• [Supplied material]
[Start of section]

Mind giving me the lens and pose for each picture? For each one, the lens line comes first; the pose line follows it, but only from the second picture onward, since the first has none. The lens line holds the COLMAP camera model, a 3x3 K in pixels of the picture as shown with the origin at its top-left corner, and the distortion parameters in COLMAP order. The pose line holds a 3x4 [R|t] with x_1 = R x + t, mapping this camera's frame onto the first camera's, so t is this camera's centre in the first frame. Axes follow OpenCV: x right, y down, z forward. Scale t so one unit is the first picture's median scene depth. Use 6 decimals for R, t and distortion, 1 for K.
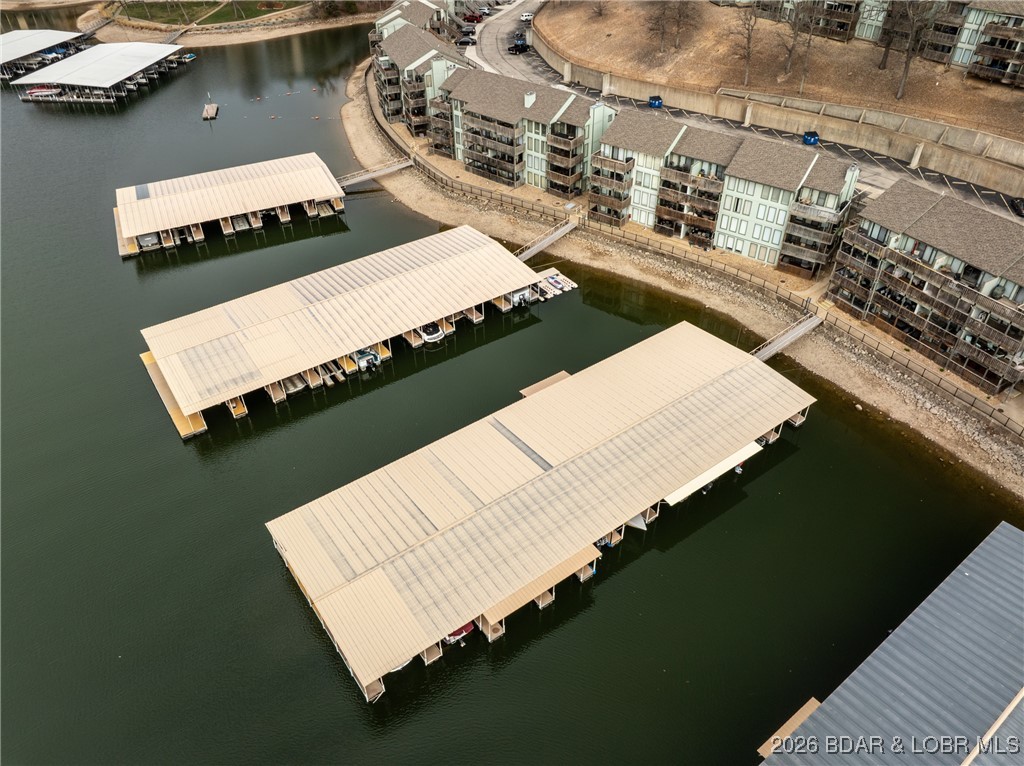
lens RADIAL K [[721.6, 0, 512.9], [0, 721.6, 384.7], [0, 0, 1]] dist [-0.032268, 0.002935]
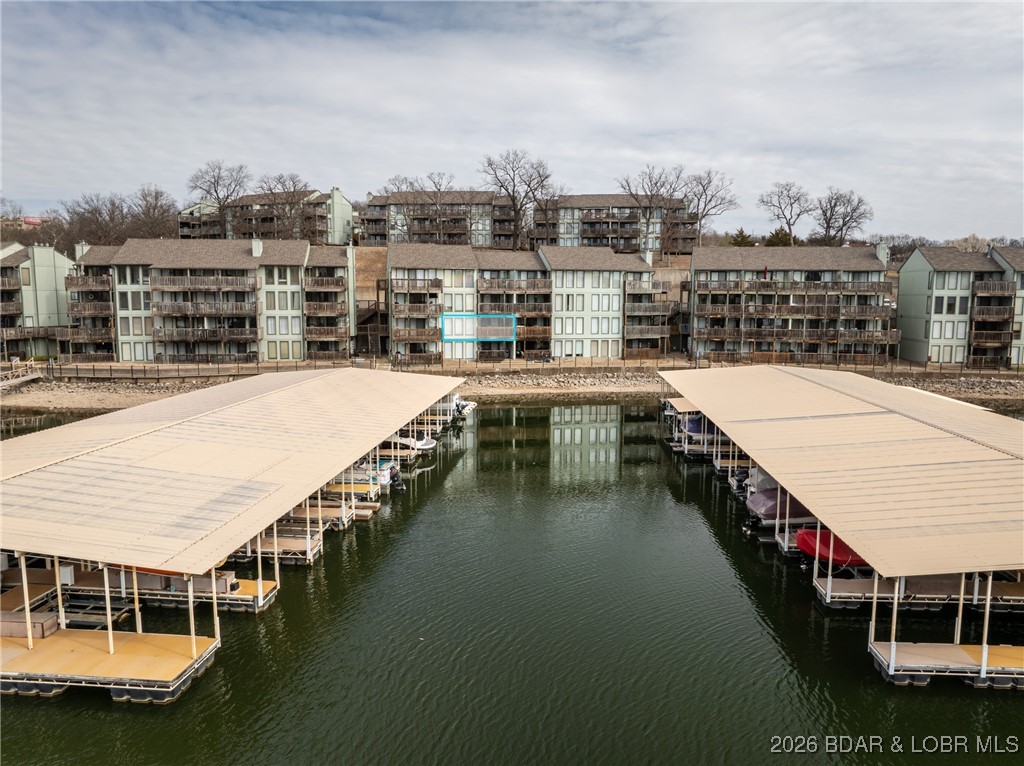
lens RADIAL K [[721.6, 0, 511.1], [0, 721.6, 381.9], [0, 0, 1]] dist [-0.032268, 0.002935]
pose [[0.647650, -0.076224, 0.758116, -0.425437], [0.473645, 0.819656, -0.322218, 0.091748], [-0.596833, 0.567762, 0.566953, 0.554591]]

[End of section]

• [Exercise] Write out the lines above as a numbered list with blank lines omitted, and leave the pictures out.

• [Answer section]
1. Mind giving me the lens and pose for each picture? For each one, the lens line comes first; the pose line follows it, but only from the second picture onward, since the first has none. The lens line holds the COLMAP camera model, a 3x3 K in pixels of the picture as shown with the origin at its top-left corner, and the distortion parameters in COLMAP order. The pose line holds a 3x4 [R|t] with x_1 = R x + t, mapping this camera's frame onto the first camera's, so t is this camera's centre in the first frame. Axes follow OpenCV: x right, y down, z forward. Scale t so one unit is the first picture's median scene depth. Use 6 decimals for R, t and distortion, 1 for K.
2. lens RADIAL K [[721.6, 0, 512.9], [0, 721.6, 384.7], [0, 0, 1]] dist [-0.032268, 0.002935]
3. lens RADIAL K [[721.6, 0, 511.1], [0, 721.6, 381.9], [0, 0, 1]] dist [-0.032268, 0.002935]
4. pose [[0.647650, -0.076224, 0.758116, -0.425437], [0.473645, 0.819656, -0.322218, 0.091748], [-0.596833, 0.567762, 0.566953, 0.554591]]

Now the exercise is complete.